Due tartarughe marine liberate a tre miglia dalla costa

13 Luglio 2015

ORTONA. Sono stati liberati ieri, nell’ambito di una manifestazione organizzata in collaborazione tra la guardia costiera ortonese, il “Centro studi cetacei” di Pescara, la “Lega Navale” di Ortona e...

ORTONA. Sono stati liberati ieri, nell’ambito di una manifestazione organizzata in collaborazione tra la guardia costiera ortonese, il “Centro studi cetacei” di Pescara, la “Lega Navale” di Ortona e l’associazione diportistica “Ortona Sub”, due esemplari di tartaruga caretta caretta ospiti proprio del Centro studi cetacei pescarese. Muovendo dal porto di Ortona con l’assistenza della motovedetta Cp885 e sotto la vigilanza del veterinario Vincenzo Olivieri, direttore del centro, sono state accompagnate a una distanza di tre miglia dalla costa abruzzese per riprendere a nuotare nel proprio habitat naturale.

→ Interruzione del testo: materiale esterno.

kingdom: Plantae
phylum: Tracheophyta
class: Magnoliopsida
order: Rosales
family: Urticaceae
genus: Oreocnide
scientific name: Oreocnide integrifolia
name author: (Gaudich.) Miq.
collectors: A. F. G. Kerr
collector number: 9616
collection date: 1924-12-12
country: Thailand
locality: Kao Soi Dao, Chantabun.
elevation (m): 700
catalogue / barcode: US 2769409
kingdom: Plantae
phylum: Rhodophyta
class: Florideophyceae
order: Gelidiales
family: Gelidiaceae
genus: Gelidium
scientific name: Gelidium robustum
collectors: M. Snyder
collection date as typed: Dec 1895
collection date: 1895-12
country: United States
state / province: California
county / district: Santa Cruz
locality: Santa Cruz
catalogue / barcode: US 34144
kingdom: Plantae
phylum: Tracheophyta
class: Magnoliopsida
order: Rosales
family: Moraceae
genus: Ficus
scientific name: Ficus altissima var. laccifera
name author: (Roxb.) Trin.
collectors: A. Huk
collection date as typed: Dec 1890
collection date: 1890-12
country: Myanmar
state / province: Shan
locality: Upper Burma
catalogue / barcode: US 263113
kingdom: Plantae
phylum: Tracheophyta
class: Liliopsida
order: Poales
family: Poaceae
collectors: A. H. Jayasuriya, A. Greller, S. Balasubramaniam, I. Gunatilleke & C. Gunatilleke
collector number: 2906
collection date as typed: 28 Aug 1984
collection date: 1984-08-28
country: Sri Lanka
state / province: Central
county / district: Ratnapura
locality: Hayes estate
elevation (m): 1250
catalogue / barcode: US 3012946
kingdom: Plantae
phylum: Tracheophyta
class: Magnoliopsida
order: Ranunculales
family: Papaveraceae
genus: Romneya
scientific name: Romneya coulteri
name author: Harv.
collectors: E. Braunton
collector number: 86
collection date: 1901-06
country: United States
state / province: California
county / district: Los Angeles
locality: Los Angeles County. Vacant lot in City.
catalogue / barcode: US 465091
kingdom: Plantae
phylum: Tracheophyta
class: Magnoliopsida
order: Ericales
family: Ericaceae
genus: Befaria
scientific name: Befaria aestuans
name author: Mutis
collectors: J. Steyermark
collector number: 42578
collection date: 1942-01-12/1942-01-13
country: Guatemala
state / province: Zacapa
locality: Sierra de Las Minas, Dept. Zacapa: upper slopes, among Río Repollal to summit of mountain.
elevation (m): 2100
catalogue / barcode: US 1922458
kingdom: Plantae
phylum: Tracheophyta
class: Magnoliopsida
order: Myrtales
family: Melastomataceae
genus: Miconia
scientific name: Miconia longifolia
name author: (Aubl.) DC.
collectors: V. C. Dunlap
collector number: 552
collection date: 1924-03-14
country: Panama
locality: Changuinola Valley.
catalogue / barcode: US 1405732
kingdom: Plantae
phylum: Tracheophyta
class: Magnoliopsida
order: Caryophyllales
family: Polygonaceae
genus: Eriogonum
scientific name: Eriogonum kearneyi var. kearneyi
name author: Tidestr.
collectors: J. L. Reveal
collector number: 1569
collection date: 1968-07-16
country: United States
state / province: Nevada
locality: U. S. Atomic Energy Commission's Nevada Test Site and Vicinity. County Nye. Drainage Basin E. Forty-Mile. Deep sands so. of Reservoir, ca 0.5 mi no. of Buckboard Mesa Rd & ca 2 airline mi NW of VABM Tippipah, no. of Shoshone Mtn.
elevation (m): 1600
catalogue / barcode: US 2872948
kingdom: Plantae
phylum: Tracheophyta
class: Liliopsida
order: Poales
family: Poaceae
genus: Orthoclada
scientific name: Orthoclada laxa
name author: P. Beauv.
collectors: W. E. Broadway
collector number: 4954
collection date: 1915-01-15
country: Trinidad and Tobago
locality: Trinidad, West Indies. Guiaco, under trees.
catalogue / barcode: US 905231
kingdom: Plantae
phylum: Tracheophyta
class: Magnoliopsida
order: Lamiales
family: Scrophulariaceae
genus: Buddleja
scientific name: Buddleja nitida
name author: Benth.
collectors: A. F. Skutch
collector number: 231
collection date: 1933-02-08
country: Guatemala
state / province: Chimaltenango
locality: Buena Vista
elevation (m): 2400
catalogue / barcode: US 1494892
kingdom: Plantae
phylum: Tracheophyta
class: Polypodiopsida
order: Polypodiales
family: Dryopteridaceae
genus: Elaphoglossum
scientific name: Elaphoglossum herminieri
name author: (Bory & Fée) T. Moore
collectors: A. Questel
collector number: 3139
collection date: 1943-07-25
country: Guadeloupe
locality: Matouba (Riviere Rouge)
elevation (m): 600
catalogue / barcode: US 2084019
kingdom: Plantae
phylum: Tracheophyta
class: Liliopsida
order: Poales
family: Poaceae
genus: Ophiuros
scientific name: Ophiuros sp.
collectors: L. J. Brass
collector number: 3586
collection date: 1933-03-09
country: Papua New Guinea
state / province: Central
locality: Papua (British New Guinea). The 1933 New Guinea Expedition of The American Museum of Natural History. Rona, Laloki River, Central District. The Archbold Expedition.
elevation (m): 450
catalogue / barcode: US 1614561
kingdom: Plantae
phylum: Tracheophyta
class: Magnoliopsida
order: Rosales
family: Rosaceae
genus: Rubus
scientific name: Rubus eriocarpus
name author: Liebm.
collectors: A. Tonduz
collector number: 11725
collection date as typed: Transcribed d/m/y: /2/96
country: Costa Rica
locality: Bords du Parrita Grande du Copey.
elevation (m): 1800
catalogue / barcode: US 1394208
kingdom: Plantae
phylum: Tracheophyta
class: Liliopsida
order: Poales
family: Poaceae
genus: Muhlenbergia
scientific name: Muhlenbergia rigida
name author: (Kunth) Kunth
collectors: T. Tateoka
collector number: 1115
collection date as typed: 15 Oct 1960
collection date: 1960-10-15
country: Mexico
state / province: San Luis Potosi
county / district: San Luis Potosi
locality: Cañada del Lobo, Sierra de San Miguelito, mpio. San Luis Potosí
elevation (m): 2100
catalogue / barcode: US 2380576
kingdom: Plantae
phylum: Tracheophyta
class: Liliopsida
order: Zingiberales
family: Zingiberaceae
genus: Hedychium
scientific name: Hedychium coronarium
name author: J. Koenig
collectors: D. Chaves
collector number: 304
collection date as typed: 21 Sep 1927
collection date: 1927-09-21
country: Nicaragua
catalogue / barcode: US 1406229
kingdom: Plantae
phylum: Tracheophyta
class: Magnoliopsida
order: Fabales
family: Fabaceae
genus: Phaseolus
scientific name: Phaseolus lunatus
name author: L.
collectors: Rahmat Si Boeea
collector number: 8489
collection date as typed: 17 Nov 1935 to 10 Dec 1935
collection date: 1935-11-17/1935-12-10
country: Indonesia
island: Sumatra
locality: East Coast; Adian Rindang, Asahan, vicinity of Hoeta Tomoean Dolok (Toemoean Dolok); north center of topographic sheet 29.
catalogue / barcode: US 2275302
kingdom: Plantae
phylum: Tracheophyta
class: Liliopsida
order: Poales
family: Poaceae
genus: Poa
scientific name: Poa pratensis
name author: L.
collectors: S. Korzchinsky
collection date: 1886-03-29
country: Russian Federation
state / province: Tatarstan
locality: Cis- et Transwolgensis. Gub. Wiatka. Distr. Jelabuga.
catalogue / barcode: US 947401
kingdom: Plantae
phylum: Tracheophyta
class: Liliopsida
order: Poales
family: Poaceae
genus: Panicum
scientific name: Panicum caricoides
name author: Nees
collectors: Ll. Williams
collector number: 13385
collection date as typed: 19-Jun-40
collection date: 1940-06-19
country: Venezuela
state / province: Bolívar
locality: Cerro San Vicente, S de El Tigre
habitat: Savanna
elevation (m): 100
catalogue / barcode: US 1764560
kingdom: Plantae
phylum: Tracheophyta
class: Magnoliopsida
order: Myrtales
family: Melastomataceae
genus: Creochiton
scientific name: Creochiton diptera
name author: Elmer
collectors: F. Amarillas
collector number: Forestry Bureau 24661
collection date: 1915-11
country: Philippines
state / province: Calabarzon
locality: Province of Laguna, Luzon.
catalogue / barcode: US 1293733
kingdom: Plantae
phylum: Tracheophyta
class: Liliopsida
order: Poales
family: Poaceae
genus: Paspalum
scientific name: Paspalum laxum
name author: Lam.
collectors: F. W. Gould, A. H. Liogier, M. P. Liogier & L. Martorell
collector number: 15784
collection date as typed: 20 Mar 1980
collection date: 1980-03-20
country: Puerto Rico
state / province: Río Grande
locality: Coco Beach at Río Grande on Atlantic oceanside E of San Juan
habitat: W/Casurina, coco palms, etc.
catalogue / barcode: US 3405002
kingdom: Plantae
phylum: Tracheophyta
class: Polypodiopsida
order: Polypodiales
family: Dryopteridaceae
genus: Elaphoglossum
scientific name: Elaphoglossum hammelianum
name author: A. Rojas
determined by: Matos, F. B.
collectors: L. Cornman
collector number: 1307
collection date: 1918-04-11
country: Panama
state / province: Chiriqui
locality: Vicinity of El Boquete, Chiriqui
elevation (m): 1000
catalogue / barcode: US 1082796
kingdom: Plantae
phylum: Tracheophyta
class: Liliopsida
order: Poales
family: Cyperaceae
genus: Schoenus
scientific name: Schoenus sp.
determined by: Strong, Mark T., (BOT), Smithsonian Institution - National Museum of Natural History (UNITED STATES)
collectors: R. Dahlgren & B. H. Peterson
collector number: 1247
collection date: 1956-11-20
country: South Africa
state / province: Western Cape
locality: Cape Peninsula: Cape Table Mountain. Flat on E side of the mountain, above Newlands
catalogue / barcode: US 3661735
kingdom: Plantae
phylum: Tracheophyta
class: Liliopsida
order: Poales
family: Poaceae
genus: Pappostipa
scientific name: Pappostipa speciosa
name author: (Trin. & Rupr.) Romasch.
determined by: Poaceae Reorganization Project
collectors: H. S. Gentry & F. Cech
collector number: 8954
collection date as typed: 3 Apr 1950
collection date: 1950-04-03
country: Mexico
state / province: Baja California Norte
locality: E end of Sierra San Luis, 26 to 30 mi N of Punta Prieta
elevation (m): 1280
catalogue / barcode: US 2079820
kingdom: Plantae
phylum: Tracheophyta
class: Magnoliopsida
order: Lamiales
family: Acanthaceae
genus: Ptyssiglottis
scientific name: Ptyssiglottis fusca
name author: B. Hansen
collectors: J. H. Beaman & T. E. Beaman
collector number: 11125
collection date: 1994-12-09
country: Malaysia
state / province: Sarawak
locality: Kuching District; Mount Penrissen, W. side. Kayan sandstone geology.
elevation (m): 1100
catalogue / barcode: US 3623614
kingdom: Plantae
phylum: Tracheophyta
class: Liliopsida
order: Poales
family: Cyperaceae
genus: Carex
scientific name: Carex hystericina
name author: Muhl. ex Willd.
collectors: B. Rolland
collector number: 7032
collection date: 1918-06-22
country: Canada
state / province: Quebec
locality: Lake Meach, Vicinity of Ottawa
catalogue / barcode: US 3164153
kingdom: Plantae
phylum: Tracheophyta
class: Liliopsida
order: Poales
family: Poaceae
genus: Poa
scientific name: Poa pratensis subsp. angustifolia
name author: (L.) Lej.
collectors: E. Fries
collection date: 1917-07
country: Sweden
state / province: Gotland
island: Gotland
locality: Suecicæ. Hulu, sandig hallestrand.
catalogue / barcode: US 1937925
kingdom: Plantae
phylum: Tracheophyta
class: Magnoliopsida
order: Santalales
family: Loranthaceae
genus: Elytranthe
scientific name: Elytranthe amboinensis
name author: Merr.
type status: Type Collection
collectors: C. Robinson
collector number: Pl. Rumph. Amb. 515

E sempre una tartaruga marina caretta caretta è stata protagonista sabato di una spiacevole avventura che fortunatamente ha avuto un lieto fine. Un pescatore professionale ha segnalato alla sala operativa della guardia costiera di Ortona la presenza del giovane esemplare intrappolato nelle proprie reti da posta e con un amo parzialmente ingerito. Il personale del Nucleo operativo difesa mare della guardia costiera, impegnato nel pattugliamento della costa, ha recuperato l’animale che versava in pessime condizioni fisiche e lo ha trasferitoto al “Centro studi cetacei” di Pescara dove ha ricevuto le cure del caso. «Un lieto fine grazie all’attenzione, alla sensibilità e allo scambio di informazione che avviene tra la gente di mare del nostro Paese», ha commentato il comandante della Capitaneria di porto di Ortona, Nicola Attanasio. (a.s.)